» **AIM OF THE EXERCISE**: Convert the text lines in all of the records below into a single JSON list of strings, one string per line, with blank lines omitted. Leave the pictures out of the answer.

» **THE DATA**:
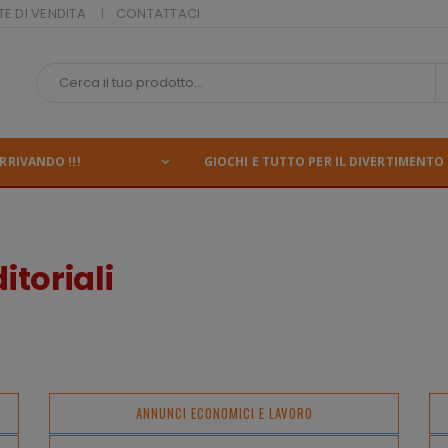
TE DI VENDITA
CONTATTACI
RRIVANDO !!!
GIOCHI E TUTTO PER IL DIVERTIMENTO 
itoriali
ANNUNCI ECONOMICI E LAVORO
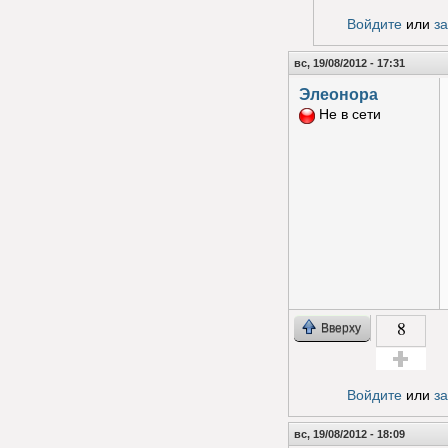
Голос з
Войдите
или
з
вс, 19/08/2012 - 17:31
Элеонора
Не в сети
8
Вверху
Голос за!
Войдите
или
з
вс, 19/08/2012 - 18:09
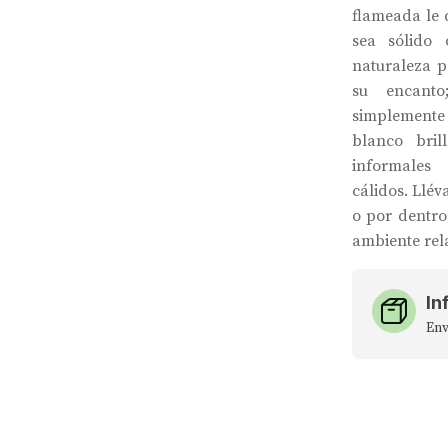
flameada le d
sea sólido
naturaleza p
su encanto
simplemente 
blanco bri
informale
cálidos. Llév
o por dentro
ambiente rel
In
Env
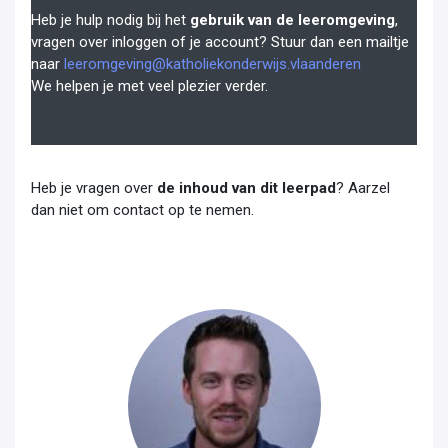
Heb je hulp nodig bij het
gebruik van de leeromgeving
,
vragen over inloggen of je account? Stuur dan een mailtje
naar
leeromgeving@katholiekonderwijs.vlaanderen
We helpen je met veel plezier verder.
Heb je vragen over
de inhoud van dit leerpad
? Aarzel
dan niet om contact op te nemen.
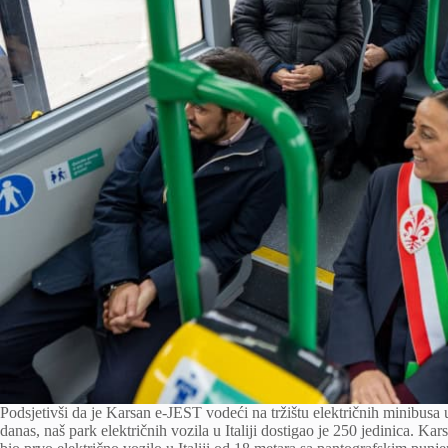
Podsjetivši da je Karsan e-JEST vodeći na tržištu električnih minibusa
danas, naš park električnih vozila u Italiji dostigao je 250 jedinica. 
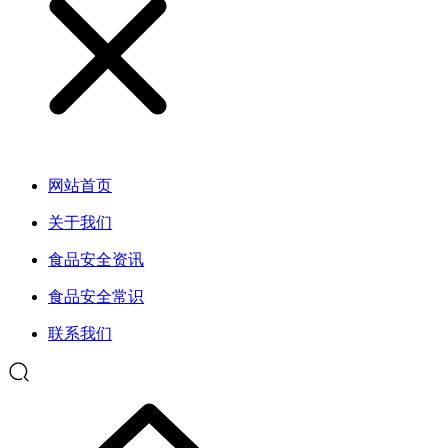
网站首页
关于我们
食品安全资讯
食品安全常识
联系我们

» **RESULT BELOW**:
[
  "TE DI VENDITA",
  "CONTATTACI",
  "RRIVANDO !!!",
  "GIOCHI E TUTTO PER IL DIVERTIMENTO ",
  "itoriali",
  "ANNUNCI ECONOMICI E LAVORO",
  "Голос з",
  "Войдите",
  "или",
  "з",
  "вс, 19/08/2012 - 17:31",
  "Элеонора",
  "Не в сети",
  "8",
  "Вверху",
  "Голос за!",
  "Войдите",
  "или",
  "з",
  "вс, 19/08/2012 - 18:09",
  "flameada le d",
  "sea sólido",
  "naturaleza p",
  "su encanto",
  "simplemente ",
  "blanco bri",
  "informale",
  "cálidos. Llév",
  "o por dentro",
  "ambiente rel",
  "In",
  "Env",
  "Heb je hulp nodig bij het",
  "gebruik van de leeromgeving",
  ",",
  "vragen over inloggen of je account? Stuur dan een mailtje",
  "naar",
  "leeromgeving@katholiekonderwijs.vlaanderen",
  "We helpen je met veel plezier verder.",
  "Heb je vragen over",
  "de inhoud van dit leerpad",
  "? Aarzel",
  "dan niet om contact op te nemen.",
  "Podsjetivši da je Karsan e-JEST vodeći na tržištu električnih minibusa",
  "danas, naš park električnih vozila u Italiji dostigao je 250 jedinica. ",
  "网站首页",
  "关于我们",
  "食品安全资讯",
  "食品安全常识",
  "联系我们"
]